Mein Spiegelbild ist okay. Und als ich in die Küche komme, hat Lady das alles schon längst kapiert. Sie sitzt dort und wartet auf mich. Die ganzen letzten Tage war sie nicht von meiner Seite gewichen, aber jetzt ist es vorbei. Würde ich genauer auf sie achten, könnte ich immer schon vorher wissen, wann es mir besser geht.
Lena sitzt am Küchentisch und pinselt an einem kleinen Stück Holz, sie springt auf, betrachtet mich überrascht und freudig und nimmt mich dann mit einem Lächeln, das endlich frei vom Mitleiden ist, wortlos in die Arme. Und ich kann zurücklächeln, zaghaft noch und mit zittrigen Mundwinkeln. Aber: Es klappt schon recht gut. Lady gähnt und gähnt, es sieht fast wie ein breites Grinsen aus.

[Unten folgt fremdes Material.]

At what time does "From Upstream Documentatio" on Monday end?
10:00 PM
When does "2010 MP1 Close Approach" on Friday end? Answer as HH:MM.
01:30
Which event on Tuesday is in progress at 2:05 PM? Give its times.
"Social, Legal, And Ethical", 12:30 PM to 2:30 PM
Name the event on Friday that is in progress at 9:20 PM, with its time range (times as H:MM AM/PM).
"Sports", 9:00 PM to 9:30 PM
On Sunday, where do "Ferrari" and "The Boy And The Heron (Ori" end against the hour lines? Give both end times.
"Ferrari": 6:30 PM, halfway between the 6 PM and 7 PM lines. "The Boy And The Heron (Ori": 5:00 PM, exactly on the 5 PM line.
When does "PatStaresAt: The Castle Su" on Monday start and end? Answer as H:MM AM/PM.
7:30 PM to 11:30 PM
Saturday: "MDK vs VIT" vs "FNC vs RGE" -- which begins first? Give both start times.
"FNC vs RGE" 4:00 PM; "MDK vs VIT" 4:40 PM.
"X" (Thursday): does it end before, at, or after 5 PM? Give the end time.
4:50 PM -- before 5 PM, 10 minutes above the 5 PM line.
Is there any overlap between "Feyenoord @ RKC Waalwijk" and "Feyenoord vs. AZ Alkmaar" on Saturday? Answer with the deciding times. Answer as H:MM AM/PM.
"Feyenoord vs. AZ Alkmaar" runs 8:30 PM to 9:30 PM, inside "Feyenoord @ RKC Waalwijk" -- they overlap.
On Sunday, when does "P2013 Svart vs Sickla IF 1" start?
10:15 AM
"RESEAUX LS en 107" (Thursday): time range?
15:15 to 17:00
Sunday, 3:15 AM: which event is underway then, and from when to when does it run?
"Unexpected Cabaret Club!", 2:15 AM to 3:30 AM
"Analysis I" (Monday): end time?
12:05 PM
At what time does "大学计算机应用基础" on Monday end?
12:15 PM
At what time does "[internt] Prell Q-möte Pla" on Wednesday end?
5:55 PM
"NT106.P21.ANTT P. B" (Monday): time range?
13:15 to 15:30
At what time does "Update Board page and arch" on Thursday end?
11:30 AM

Lena fragt: «Willst du reden?»
Und ich sage: «Nein. Irgendwann. Später. Bitte!»
Meine besondere Mutter hakt nicht nach, runzelt nicht die Stirn oder tut jetzt so, als nähme sie es locker, obwohl sie tierisch enttäuscht ist. Nein, Lena versteht, und es ist in Ordnung. Sie reicht mir eine Tasse Tee und sagt: «Pom weiß Folgendes: Du bist verliebt. Und: Er hat leider eine andere. Das reicht, mehr braucht er nicht zu wissen, oder?»
Jajaja, das ist genau richtig, Himmel sei Dank! Denn was sollte ich Pom sagen? Was würde Pom von Arnt halten, der ichweißnichtwiealt ist, lange graue Haare hat und dazu noch eine Frau. Gar nicht auszudenken, was er sagen, geschweige denn tun würde, Pom, der beschützende Vater, der gekränkte Vater, der rächende Vater. O Gott, Pom, der Rächer ...
Ja, nicke ich, das ist okay. Denn es ist doch die Wahrheit, eine sortierte Wahrheit allerdings, sozusagen ein Surrogat von einer Wahrheit, verkleinert auf die Größe eines Brühwürfels, in die Form gebracht für Pom. Und für mich.
Pom kommt von seiner Sonntagnachmittagskindertheatervorstellung nach Hause und strahlt so herzvoll, als ich mit Lena in ihrem Zimmer sitze, mit Lady auf dem Schoß, und angezogen bin, dass ich aufspringe und ihn in die Arme nehme. Sein weicher Bauch ist ein warmes, tröstendes Kissen, und wir haben beide Tränen in den Augen und sind verlegen, während Lady um unsere Beine streicht.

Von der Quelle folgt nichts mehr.